### DATA LISTING
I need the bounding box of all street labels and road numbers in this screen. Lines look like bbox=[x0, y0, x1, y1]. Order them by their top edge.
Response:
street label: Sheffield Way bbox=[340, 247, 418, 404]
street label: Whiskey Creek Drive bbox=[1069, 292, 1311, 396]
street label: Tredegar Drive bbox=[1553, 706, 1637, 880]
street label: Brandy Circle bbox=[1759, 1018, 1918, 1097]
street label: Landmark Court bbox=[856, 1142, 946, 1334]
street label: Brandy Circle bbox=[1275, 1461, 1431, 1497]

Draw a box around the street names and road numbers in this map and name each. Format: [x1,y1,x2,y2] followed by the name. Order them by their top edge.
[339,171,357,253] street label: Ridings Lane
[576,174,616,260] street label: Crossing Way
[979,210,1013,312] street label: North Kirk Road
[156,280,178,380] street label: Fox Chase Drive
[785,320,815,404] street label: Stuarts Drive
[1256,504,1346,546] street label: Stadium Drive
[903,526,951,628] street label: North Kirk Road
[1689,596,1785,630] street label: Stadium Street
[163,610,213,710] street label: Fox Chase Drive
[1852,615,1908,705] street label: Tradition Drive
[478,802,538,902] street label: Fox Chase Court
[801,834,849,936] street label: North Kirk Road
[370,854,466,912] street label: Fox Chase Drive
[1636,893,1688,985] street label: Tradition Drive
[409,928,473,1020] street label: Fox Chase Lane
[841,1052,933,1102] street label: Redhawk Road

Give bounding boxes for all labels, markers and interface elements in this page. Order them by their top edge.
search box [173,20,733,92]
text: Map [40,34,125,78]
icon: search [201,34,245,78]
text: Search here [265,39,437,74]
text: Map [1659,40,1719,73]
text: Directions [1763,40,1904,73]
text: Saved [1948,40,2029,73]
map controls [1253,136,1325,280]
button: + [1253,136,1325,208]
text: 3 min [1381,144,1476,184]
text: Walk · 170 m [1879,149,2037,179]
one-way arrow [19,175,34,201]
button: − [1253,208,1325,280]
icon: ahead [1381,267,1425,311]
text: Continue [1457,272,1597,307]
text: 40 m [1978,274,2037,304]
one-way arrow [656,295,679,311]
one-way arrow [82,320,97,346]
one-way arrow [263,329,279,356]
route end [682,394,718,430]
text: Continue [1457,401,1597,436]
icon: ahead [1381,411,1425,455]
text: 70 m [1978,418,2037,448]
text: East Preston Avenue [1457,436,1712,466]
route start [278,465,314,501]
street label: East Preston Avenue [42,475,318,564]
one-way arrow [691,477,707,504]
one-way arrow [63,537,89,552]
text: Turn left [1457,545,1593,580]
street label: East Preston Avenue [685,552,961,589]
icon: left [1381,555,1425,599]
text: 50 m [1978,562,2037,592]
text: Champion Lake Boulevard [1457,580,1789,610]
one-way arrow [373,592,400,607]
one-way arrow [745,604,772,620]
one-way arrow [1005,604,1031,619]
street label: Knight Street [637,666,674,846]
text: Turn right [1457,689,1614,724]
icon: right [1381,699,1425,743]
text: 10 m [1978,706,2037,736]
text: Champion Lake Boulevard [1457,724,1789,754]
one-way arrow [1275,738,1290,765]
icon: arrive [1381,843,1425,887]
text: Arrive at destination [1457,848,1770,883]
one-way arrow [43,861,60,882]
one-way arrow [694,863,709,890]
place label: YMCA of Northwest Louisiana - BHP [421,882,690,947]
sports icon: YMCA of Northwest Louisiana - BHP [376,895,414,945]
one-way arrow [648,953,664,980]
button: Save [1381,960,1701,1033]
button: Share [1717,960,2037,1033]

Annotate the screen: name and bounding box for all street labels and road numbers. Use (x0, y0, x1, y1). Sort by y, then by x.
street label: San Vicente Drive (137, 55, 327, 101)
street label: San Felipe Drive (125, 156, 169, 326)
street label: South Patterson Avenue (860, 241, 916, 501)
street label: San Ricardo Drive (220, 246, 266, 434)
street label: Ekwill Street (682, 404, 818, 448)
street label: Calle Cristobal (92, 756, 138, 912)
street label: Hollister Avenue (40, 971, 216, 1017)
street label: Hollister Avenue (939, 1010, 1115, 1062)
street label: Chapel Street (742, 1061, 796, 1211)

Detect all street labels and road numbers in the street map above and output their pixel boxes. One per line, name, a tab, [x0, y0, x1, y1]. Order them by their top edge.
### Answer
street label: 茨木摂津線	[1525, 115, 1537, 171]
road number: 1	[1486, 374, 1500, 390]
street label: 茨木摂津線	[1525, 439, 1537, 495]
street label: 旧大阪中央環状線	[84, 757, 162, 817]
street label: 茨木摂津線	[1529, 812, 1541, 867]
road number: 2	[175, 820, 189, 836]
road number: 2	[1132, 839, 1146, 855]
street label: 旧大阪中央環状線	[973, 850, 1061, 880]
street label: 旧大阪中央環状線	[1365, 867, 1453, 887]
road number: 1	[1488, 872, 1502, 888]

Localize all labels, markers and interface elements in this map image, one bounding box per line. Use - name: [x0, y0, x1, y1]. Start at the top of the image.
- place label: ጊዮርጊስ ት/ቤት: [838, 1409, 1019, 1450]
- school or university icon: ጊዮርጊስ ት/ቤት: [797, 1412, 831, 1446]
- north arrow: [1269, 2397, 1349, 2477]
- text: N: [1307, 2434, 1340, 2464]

### TASK DESCRIPTION
Start at the line holding "Localize all labels, markers" and retype each line through the end of the material above, both included.

### ANSWER AREA
Localize all labels, markers and interface elements in this map image, one bounding box per line. Use - name: [x0, y0, x1, y1]. Start at the top of the image.
- place label: ጊዮርጊስ ት/ቤት: [838, 1409, 1019, 1450]
- school or university icon: ጊዮርጊስ ት/ቤት: [797, 1412, 831, 1446]
- north arrow: [1269, 2397, 1349, 2477]
- text: N: [1307, 2434, 1340, 2464]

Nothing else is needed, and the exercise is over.